Comment l’Open Source Intelligence a aidé à mettre au jour les activités de Wagner en Centrafrique

Les journalistes se sont interrogés sur l’avenir de leur métier lors du forum « Mieux informer demain » organisé par CFI, filiale du groupe France Médias Monde. Certains prônent l’usage de l’Open Source intelligence (Osint), consistant à trouver des informations en accès libre en ligne. Une méthode qui a porté ses fruits pour épingler les activités du groupe Wagner en Afrique.

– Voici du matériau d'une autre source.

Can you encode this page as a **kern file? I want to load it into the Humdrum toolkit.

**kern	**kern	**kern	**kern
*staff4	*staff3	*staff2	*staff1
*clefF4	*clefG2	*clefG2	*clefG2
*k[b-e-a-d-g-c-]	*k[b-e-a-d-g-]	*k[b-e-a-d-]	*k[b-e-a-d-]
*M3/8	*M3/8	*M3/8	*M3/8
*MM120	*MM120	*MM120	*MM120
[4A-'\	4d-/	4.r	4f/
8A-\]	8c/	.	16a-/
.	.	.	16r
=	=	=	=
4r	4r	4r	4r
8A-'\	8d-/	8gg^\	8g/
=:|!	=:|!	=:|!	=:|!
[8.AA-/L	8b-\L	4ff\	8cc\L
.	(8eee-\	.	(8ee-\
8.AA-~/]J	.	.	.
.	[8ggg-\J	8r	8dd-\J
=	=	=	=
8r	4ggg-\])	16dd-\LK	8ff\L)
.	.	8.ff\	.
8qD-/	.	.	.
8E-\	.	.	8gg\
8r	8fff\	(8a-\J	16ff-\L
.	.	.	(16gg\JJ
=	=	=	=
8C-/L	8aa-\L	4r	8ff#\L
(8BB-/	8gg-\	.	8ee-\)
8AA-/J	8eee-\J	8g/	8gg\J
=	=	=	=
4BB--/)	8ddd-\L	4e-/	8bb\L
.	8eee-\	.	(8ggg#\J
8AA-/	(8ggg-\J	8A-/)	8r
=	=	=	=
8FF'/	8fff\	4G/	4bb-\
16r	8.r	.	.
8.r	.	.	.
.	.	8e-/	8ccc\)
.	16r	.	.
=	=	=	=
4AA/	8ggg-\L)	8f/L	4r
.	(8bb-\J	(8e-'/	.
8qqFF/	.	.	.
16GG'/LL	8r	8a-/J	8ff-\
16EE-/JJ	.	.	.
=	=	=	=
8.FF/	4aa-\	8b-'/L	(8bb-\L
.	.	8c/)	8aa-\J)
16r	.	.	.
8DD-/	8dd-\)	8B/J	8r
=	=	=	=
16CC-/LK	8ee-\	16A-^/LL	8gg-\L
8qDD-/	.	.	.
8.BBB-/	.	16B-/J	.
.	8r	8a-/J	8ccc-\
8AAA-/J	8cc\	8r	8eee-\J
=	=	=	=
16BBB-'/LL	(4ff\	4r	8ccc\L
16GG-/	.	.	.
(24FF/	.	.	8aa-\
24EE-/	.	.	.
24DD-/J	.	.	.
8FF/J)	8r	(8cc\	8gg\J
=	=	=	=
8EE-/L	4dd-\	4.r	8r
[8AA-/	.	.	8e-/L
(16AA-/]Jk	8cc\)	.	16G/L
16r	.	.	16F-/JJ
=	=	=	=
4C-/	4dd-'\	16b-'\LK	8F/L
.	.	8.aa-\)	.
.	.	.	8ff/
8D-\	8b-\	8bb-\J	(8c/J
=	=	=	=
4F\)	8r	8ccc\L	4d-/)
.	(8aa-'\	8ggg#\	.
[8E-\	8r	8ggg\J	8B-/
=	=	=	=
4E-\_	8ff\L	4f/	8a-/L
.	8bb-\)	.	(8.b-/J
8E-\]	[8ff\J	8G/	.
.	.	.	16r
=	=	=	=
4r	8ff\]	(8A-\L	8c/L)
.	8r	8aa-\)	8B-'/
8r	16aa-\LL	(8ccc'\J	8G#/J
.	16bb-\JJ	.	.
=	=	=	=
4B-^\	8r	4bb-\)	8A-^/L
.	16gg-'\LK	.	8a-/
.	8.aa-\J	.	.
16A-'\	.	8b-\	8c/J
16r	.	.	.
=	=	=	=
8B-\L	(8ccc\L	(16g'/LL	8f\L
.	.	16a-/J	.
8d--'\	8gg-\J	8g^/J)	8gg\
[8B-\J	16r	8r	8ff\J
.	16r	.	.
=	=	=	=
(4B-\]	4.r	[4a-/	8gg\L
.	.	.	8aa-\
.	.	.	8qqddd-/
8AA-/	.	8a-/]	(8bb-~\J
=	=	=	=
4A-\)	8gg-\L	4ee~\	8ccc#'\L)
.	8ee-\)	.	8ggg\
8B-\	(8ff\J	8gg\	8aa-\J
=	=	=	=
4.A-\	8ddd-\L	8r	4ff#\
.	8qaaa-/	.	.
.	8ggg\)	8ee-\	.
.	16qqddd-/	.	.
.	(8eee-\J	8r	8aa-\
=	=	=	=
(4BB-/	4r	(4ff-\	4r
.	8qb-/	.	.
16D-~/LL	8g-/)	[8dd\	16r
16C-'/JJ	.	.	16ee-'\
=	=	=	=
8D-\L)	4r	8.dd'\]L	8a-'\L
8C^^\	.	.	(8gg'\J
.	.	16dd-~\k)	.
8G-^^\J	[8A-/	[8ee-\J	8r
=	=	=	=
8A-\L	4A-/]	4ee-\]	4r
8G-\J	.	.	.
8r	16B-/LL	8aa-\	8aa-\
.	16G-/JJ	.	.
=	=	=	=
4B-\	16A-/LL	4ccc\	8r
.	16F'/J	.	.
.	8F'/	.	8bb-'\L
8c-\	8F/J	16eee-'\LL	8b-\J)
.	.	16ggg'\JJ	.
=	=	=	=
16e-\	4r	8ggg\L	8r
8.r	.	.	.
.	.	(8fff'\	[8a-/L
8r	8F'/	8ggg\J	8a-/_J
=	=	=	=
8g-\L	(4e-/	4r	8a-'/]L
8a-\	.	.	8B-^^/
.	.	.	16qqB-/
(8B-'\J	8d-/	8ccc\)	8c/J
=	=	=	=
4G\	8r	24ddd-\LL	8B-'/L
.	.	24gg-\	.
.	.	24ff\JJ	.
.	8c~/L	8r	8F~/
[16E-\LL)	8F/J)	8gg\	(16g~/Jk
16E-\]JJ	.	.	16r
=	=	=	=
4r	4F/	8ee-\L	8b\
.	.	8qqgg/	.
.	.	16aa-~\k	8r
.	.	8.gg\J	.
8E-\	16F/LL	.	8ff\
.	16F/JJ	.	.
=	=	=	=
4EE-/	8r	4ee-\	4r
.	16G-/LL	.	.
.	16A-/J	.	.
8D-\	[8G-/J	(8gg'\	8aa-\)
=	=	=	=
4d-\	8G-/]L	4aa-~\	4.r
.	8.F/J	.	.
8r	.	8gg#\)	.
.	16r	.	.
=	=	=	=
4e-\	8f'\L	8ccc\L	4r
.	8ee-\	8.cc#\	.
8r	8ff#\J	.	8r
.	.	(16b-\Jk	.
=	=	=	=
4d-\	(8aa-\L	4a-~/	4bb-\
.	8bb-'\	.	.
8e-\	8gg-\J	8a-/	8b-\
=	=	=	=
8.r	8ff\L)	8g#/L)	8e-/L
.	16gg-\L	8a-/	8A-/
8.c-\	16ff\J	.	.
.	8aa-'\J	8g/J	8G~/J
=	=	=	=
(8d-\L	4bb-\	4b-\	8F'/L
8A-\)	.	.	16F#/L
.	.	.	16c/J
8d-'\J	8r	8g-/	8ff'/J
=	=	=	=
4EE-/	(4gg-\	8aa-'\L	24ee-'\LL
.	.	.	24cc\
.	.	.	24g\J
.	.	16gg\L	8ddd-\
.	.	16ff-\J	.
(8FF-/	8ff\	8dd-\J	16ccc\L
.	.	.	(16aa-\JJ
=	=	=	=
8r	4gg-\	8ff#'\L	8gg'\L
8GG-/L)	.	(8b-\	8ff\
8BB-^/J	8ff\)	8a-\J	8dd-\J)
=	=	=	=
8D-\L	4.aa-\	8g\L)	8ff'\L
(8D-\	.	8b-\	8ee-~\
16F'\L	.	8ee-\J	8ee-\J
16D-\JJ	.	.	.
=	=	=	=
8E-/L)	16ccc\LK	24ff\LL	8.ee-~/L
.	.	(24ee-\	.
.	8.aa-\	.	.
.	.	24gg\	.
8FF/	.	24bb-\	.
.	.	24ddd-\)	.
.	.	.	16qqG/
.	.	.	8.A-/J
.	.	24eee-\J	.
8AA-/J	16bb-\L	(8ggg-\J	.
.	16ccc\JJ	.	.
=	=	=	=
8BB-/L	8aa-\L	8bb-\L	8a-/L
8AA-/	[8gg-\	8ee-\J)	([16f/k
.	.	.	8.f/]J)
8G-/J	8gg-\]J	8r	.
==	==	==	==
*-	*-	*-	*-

Le principe de l’Osint (Open Source Intelligence, renseignement en sources ouvertes, en français) est de rechercher et de fouiller dans toutes les sources d’information disponibles en ligne et en accès libre, que ce soit « sur les réseaux sociaux, sur Internet ou aussi dans des archives de journaux en ligne, explique Dimitri Zufferey, journaliste à la Radio Télévision Suisse (RTS) et l’un des membres du collectif All Eyes on Wagner. Ces informations peuvent être trouvées par n’importe quel citoyen ou citoyenne, puisqu’il suffit de quelques connaissances de base pour bien chercher sur Internet. » Après cette première partie du travail, il faut ensuite analyser, vérifier. « On peut essayer de faire de la géolocalisation. On va vérifier, contrebalancer toutes les informations. »

Un tweet et un article pour enquêter

Avec un simple tweet et un article dans la presse russe, All Eyes on Wagner a pu révéler les liens qu’entretenait l’entreprise centrafricaine Bois Rouge avec le groupe Wagner. « Chaque fois qu’il a été fait mention d’une société impliquant des Russes et des Centrafricains, on a commencé à creuser et à recouper toutes les informations en ligne pour essayer de savoir quels étaient les liens entre cette société et la milice privée Wagner », précise Dimitri Zufferey, interrogé par Christina Okello, du service Afrique.

Grâce à ses enquêtes, le collectif a pu montrer l’exploitation intensive menée par la société centrafricaine Bois rouge en collectant des données accessibles en ligne, tels que des contrats ou des documents officiels. « Sans l’Osint, on n’aurait pas pu géolocaliser des photos, trouver des témoignages de soldats, par exemple des forces armées centrafricaines qui ont publié des informations sur les réseaux sociaux, raconte Dimitri Zufferey. Et grâce à ça, on a pu documenter la présence de Wagner dans les régions exploités au moment où la société Bois Rouge démarrait ses activités. On a pu montrer aussi que Wagner s’enrichissait en vendant des diamants et du bois précieux. Donc, sans l’Osint, nos enquêtes n’auraient pas été possibles, mais elles ont été complétées par du renseignement, par des contacts et des gens sur place. »

Un outil d’avenir

C’est aussi un outil d’avenir pour les journalistes africains. Il y a un intérêt grandissant sur le continent concernant ces nouvelles méthodes d’enquête. « Il y a de plus en plus de groupes et d’organisations qui forment des journalistes africains à cette technique », affirme le membre du collectif All Eyes on Wagner.

Pour Cheikh Fall, président du réseau d’activistes numériques Africtivistes, l’Osint présente certes des opportunités, mais aussi des risques. « L’Osint, il faut le dire, est une réponse par rapport à la crise informationnelle que nous vivons. Mais les mêmes outils qui servent aujourd’hui à vérifier les informations, servent aussi à certains pour manipuler les informations. Alors c’est le combat de David contre Goliath, par contre, il faudra bien entendu faire en sorte que notre voix soit beaucoup plus audible que ceux qui font le contraire. »

Le président d’Africtivistes préconise un usage responsable de l’Open Source Intelligence en misant notamment sur la formation des journalistes.